Export-ready reporting for case management
Operational teams need repeatable evidence, not just a number. The export includes metric means, deviations, current values, z-scores, normalized anomaly values, and weighted impacts, so reviewers can trace why the score changed. Attach the CSV to tickets for trend analysis, and share the PDF for executive updates. Capture notes like alert IDs and log references to support chain-of-custody and faster peer review.
FAQs
What does the anomaly score represent?
It summarizes how far current behavior deviates from baseline, plus context signals, then scales it to 0–100. Higher scores indicate stronger evidence and higher potential impact, not confirmed compromise.
How should I choose baseline mean and deviation?
Compute μ and σ from clean periods for the same actor type and workload. Use 14–30 days where possible, exclude incident windows, and split baselines by weekday or region if patterns differ.
What if I have limited historical data?
Start with short baselines and conservative thresholds, then tighten as telemetry grows. You can also borrow cohort baselines, such as team-level or role-level averages, but label them clearly to avoid overconfidence.
Why are the weights normalized automatically?
Normalization keeps weights comparable and prevents totals from inflating scores.
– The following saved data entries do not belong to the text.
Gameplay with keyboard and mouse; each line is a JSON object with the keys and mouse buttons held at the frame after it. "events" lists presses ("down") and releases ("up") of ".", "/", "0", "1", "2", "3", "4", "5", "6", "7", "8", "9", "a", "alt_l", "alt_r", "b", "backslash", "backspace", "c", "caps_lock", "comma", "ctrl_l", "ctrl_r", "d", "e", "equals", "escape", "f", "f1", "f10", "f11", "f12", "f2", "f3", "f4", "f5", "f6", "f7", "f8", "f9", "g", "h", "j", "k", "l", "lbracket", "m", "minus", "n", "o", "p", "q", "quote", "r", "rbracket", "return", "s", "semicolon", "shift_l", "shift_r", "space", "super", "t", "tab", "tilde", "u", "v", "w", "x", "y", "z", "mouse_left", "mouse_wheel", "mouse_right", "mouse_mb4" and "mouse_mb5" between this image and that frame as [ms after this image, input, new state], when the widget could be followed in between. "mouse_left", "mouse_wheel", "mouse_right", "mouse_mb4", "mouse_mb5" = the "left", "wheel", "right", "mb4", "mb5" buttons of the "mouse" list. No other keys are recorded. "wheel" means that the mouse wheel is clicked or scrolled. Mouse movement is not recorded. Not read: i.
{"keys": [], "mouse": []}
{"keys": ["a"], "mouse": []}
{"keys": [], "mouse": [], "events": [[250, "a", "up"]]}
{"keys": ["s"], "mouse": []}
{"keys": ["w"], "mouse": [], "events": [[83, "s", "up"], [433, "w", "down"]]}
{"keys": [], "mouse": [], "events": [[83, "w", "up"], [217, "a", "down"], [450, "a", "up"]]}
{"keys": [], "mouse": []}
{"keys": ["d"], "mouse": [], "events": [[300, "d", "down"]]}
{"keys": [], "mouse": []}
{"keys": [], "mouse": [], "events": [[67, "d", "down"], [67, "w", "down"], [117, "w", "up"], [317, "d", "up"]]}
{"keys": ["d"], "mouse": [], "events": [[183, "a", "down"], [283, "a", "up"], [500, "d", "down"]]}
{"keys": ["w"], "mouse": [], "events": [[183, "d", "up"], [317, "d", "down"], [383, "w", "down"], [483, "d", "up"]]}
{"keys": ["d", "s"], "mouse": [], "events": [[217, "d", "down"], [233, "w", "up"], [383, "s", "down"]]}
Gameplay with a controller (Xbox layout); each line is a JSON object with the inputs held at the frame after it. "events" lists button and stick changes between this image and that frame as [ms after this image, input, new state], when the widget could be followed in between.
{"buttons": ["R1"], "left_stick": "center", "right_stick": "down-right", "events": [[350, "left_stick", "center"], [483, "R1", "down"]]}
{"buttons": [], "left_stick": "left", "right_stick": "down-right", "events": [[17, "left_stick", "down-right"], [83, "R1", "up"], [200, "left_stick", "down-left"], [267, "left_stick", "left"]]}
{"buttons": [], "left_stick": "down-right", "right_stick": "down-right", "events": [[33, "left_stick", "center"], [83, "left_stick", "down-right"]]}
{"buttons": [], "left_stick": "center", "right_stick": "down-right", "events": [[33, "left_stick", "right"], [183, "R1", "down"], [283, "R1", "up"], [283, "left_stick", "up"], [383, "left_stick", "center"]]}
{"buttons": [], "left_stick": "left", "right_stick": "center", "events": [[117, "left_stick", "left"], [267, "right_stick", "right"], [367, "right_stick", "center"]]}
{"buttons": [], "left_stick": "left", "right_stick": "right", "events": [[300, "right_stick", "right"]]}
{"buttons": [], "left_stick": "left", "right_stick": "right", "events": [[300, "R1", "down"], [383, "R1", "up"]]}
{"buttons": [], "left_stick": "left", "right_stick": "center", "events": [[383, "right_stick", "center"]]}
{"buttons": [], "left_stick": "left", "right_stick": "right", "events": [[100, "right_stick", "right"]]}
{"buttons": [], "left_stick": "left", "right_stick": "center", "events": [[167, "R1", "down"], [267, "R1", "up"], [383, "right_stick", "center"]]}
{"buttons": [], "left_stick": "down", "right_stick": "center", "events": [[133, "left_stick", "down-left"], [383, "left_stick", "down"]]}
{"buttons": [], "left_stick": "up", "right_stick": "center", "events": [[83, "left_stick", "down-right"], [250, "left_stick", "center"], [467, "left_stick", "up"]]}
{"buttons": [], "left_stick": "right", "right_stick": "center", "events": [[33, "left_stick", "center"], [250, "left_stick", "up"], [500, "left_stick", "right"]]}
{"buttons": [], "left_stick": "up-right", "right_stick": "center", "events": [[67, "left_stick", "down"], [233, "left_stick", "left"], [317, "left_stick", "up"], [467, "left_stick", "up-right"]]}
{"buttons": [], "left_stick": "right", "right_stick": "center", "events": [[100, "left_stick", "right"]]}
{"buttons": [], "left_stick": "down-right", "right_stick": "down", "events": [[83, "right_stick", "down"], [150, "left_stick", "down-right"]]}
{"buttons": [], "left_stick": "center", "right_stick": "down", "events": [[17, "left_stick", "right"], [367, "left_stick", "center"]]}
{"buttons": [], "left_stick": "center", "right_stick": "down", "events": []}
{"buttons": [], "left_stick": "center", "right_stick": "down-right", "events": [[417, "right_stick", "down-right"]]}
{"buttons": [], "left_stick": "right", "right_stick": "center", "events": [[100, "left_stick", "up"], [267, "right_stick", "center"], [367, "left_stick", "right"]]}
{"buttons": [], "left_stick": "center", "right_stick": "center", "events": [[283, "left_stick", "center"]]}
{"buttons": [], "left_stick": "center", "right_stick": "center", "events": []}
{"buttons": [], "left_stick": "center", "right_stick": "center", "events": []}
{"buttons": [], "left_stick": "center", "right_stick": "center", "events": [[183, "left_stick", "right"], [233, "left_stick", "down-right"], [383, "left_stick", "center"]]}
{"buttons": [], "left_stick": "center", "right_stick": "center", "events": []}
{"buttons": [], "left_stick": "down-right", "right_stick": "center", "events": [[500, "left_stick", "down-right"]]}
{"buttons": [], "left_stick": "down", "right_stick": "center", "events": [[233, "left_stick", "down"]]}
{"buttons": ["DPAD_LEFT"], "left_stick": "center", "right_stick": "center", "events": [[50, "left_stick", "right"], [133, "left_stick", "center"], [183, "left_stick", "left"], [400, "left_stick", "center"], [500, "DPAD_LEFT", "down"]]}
You can tune priorities without recalculating sums, and reviewers can interpret each metric’s impact as a percentage of numeric evidence.
How do sensitivity and threat intel affect results?
Sensitivity multiplies combined evidence to reflect business risk, while intel adds a direct confidence-based boost. Together they raise urgency for high-impact accounts and known-bad indicators, even when numeric drift is moderate.
Can I use the exports in case workflows?
Yes. CSV supports analysis and trend reviews, and PDF supports sharing. Include notes like ticket IDs, log queries, and timestamps so responders can reproduce the evidence and document decisions.